ABOMINATION

Prononciation : a-bo-mi-na-sion
Nature : s. f.

1Aversion, répulsion. Avoir en abomination. Il est en abomination à tout le monde.
Ce sacrement qu'elles auraient en abomination , PASC. , Prov. 16
Vous laisserez votre nom en abomination à mes élus , PASC. , Proph. 33
2Chose abominable.
Il serait à souhaiter que ces abominations fussent ensevelies dans un éternel oubli , BOURD. , Pens. t. III, p. 135
Les désordres et les abominations de toute sa vie , MASS. , Injust. du monde.
L'abomination entre jusque dans le lieu saint , MASS. , Médis.
Il a vu les abominations en honneur au milieu de son peuple , MASS. , Conv.
Nos prières et nos vertus sont abomination devant Dieu , PASC. , Rel. 46
3Dans les sermonnaires, abomination signifie particulièrement le culte des idoles, et même toute fausse religion.
Manassès qui avait introduit l'abomination dans le lieu saint , MASS. , Mélange.
Mahomet était déjà prêt de (prêt à) venir placer l'abomination dans le lieu saint , MASS. , Franc.

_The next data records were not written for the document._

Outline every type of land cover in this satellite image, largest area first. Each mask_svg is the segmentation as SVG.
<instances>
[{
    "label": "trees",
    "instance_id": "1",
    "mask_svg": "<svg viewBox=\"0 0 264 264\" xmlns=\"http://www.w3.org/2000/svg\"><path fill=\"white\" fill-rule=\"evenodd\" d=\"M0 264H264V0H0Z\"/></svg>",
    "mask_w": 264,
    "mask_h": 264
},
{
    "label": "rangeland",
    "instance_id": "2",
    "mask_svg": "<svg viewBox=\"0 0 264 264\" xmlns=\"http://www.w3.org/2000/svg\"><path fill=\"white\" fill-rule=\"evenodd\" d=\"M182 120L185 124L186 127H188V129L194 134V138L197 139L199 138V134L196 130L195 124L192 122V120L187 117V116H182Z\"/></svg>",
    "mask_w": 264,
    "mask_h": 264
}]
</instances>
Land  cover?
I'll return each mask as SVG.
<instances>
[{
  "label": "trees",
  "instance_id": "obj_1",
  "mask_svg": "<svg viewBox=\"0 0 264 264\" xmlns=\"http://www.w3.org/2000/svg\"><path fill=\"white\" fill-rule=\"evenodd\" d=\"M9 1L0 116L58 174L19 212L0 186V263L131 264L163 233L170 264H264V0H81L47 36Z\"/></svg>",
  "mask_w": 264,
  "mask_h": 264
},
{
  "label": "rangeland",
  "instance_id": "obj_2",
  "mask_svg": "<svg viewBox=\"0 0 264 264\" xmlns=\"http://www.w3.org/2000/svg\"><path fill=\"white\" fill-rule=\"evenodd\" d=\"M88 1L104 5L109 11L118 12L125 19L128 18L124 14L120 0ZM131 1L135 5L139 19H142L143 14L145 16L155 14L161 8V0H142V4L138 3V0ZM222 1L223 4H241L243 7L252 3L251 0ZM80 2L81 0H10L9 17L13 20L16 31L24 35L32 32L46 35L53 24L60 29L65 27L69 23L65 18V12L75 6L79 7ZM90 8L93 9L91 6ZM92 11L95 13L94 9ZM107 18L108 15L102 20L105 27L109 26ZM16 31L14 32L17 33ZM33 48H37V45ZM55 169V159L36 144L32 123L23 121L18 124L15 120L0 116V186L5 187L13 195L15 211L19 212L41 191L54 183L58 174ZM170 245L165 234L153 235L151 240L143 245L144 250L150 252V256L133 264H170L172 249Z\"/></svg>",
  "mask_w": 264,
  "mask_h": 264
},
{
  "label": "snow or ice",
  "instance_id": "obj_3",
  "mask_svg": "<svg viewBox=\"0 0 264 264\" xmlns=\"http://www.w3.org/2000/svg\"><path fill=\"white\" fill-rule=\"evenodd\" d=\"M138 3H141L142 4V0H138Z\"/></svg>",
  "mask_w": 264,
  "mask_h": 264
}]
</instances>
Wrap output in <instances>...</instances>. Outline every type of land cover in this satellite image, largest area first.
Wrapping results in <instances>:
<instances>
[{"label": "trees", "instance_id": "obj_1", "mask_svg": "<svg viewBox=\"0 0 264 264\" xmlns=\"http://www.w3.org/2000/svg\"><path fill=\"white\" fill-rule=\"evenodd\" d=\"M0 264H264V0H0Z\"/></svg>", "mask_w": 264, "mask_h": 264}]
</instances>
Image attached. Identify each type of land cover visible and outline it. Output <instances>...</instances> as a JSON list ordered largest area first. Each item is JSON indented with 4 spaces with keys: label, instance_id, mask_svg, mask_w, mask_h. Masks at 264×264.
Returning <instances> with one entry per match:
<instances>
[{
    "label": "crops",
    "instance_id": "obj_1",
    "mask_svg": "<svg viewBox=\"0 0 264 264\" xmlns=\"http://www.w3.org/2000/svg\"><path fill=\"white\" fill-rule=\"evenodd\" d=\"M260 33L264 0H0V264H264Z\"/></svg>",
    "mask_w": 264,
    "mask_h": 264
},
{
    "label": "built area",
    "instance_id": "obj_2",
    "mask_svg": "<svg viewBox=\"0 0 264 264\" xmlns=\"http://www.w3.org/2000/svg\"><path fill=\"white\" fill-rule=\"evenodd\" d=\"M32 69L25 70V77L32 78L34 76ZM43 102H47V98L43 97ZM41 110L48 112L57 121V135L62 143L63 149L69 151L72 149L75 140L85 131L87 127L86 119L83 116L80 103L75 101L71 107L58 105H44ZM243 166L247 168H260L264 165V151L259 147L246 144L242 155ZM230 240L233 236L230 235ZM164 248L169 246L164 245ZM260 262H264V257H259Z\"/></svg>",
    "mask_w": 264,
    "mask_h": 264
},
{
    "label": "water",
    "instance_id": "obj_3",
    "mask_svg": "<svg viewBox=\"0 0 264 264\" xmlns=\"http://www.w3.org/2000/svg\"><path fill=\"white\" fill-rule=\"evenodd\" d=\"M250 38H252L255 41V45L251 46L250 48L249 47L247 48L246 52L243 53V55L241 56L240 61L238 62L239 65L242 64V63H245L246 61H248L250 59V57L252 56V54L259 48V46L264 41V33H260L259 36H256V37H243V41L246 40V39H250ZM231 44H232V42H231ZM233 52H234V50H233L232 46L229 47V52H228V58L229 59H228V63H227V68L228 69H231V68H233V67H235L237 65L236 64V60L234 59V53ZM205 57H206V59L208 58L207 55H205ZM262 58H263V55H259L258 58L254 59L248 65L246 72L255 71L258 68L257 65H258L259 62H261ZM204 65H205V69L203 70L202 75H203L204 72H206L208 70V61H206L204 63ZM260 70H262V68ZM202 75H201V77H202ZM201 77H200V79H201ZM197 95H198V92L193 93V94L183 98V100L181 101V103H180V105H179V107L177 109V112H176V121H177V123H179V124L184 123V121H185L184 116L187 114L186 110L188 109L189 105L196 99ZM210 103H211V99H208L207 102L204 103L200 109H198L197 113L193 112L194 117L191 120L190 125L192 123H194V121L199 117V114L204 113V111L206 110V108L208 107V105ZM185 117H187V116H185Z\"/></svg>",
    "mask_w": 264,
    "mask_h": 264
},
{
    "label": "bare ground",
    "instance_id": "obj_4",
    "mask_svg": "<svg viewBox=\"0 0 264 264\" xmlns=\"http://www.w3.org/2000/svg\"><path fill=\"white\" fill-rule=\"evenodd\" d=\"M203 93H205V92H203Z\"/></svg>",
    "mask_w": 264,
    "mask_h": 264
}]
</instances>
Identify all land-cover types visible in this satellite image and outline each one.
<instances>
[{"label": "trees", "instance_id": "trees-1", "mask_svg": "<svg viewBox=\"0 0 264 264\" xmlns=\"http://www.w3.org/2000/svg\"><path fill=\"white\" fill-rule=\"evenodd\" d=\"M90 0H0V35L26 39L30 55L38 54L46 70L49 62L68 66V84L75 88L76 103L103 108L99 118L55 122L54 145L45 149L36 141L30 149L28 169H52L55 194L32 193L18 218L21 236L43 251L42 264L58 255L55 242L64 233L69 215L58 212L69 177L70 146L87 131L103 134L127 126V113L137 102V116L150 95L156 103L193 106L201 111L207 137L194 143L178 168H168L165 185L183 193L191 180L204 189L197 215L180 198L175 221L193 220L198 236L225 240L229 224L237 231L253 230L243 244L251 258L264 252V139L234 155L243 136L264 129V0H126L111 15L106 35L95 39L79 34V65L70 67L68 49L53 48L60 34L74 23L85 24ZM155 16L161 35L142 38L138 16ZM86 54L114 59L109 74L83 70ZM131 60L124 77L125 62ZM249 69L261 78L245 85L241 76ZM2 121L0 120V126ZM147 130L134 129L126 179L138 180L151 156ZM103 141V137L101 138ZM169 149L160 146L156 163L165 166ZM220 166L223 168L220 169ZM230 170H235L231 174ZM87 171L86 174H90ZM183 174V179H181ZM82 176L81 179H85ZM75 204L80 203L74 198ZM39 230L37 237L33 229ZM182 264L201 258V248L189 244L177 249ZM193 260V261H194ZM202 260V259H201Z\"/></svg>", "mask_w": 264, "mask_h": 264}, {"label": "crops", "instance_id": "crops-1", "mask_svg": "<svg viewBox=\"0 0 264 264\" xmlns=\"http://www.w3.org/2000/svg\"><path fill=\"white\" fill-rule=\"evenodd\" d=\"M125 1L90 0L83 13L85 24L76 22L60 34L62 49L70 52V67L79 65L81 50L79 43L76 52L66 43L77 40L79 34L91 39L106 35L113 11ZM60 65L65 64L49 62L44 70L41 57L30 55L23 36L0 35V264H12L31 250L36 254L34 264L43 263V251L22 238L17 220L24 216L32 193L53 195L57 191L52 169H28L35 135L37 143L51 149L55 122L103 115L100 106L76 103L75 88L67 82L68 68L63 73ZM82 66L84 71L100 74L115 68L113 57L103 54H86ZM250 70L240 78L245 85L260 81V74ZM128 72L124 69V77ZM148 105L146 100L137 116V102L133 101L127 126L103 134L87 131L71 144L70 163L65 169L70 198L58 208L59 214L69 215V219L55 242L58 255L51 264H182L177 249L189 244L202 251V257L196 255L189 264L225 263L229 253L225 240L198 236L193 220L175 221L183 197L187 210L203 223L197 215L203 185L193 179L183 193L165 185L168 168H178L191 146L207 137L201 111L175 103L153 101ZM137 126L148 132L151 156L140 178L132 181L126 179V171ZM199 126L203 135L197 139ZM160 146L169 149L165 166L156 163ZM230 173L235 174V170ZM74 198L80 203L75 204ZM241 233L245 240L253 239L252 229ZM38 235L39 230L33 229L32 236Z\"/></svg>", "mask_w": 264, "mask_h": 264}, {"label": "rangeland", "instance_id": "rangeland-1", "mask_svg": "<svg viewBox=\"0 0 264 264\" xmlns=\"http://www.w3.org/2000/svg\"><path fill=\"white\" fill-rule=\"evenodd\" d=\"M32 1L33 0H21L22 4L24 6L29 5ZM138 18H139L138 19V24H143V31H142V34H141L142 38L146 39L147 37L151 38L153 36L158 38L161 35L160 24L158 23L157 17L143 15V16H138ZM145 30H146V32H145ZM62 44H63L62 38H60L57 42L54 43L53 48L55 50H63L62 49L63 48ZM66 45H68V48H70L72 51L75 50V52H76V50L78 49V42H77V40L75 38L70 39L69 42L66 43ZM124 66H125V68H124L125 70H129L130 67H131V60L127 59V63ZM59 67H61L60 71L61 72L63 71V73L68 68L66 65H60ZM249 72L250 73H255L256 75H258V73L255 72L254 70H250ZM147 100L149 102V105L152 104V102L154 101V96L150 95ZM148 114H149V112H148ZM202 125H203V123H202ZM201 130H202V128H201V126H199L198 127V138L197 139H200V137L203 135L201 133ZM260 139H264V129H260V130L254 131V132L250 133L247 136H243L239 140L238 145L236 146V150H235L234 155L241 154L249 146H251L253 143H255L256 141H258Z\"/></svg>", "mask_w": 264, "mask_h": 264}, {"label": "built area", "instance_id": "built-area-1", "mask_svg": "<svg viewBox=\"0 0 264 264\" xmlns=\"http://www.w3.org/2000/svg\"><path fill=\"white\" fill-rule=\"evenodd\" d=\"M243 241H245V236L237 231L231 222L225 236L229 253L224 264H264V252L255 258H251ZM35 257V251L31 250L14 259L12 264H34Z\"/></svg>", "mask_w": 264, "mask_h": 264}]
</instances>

L'abomination était répandue sur toute la terre , PASC. , Juifs, 20
Les abominations où tu es tombé sous Achaz , BOSSUET , Hist. II, 10
On voit l'abomination dans le temple , BOSSUET , ib. II, 4
4En style de l'Écriture, l'abomination de la désolation.
Vous verrez l'abomination de la désolation , BOSSUET , Hist. II, 9, c'est-à-dire les plus grandes profanations.
XIIIe s.
La menthe conforte l'estomac et donne appetit de manger et oste abomination [dégoût] , DU CANGE , abominatio.
XIVe s.
De tout mensonge ou tout comme mensonge, il a horreur et abomination , ORESME , Eth. 134
XVe s.
Le seigneur de Cohan avait en abomination les pommes ; et pour ce le meirent en un grenier où il y en avoit à foison, pour le mettre à finance , JUVÉNAL DES URSINS , 1411
XVIe s.
Votre encens m'est abomination , CALV. , Inst. 609
Provenç. abhominatio ; espagn. abominacion ; ital. abbominazione ; de abominatio (voy. ABOMINABLE).